The individual prices for each of the streaming services partnered with VRV vary wildly. Crunchyroll is $6.95/month, while Rooster Teeth is $4.99. Thankfully you can cut out all that silliness by subscribing to their Combo Pack, which allows you access to all their content for $9.95/month. The Combo Pack does have a 30 day trial period, so you can check it out before you commit.

The Selections

As an umbrella service, VRV offers a decent variety of niche fare. Some of the more notable providers we’ve covered in other product reviews. A brief rundown of the channels at VRV are:

  • Crunchyroll: Japanese Anime, usually subtitled. A great source for Korean live action as well.
  • Funimation: Japanese Anime, often simulcast with their Japanese broadcast; they also have some Japanese live action movies.
  • Rooster Teeth: Nerd culture including animated shorts, interviews, news, and comedy.
  • Cartoon Hangover: Eclectic animated series, often a mix of cute and crude.
  • Mondo: Animated series from outside of the US and Japan.
  • Shudder: Horror films and series.
  • Tested: A Tech and Engineering focused provider: Think Top Gear meets Myth Busters.
  • Geek and Sundry: Gaming of all kinds, from table top to Dungeons and Dragons.
  • Nerdist: Explainers and How To videos as well as discussion on issues ranging from Comic Books to Movie Visual Effects.
  • MUBI: Niche Cinema as well as Festival films.
  • CuriosityStream: Documentaries on STEM topics as well as history.
  • VRV Select: In house exclusives, from movies to series.

While we’ve checked out content from providers that partner with VRV, I wanted to check out some of their exclusive content, so I queued up an epside of Harmon Quest.

Harmon Quest: Episode 1, Season 1

HarmonQuestHarmon Quest is a live broadcast of a Dungeons and Dragons session interspersed with animated representations of the events being played out. Dan Harmon and his friends are the actors, with a different celebrity guest joining in each episode.

For the inaugural episode, Paul F. Tompkins of Mr. Show fame joined the motley crew. The comedic aspects of D&D played semi-seriously is certainly there, but the noticeable breaks in the action to ask the Dungeon Master questions kind of hampered the fun. The animation is funny, and is reminiscent of comedies like Bojack Horsemen or Big Mouth. I was entertained and intrigued, but couldn’t quite tell if I liked the constant fourth wall breaking.

The Verdict

VRV is an odd duck, so it might not seem to be your cup of tea at first blush. The content covers a lot of ground, from serious to seriously weird. Also of note is that some content is available free elsewhere. I watch the Nerdist show Because Science all the time… because it’s free on YouTube!

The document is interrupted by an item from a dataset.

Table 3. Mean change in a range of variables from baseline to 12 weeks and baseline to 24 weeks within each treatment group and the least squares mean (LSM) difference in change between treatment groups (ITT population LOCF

That being said, I like the concept and the execution of this product. If you already subscribe to one of the services, ponying up a few bucks more to get all of them is a strong value. The upside with VRV is fairly large as well. There is a lot of things to explore, and they seem to be adding partners all the time. When I first found VRV, I’m nearly certain MUBI and CuriosityStream weren’t under their umbrella.

With all the slicing and dicing of content these days, it’s refreshing to see someone trying to ADD value to their service in the streaming market. I’d recommend kicking the tires on VRV, if even just for the trial period.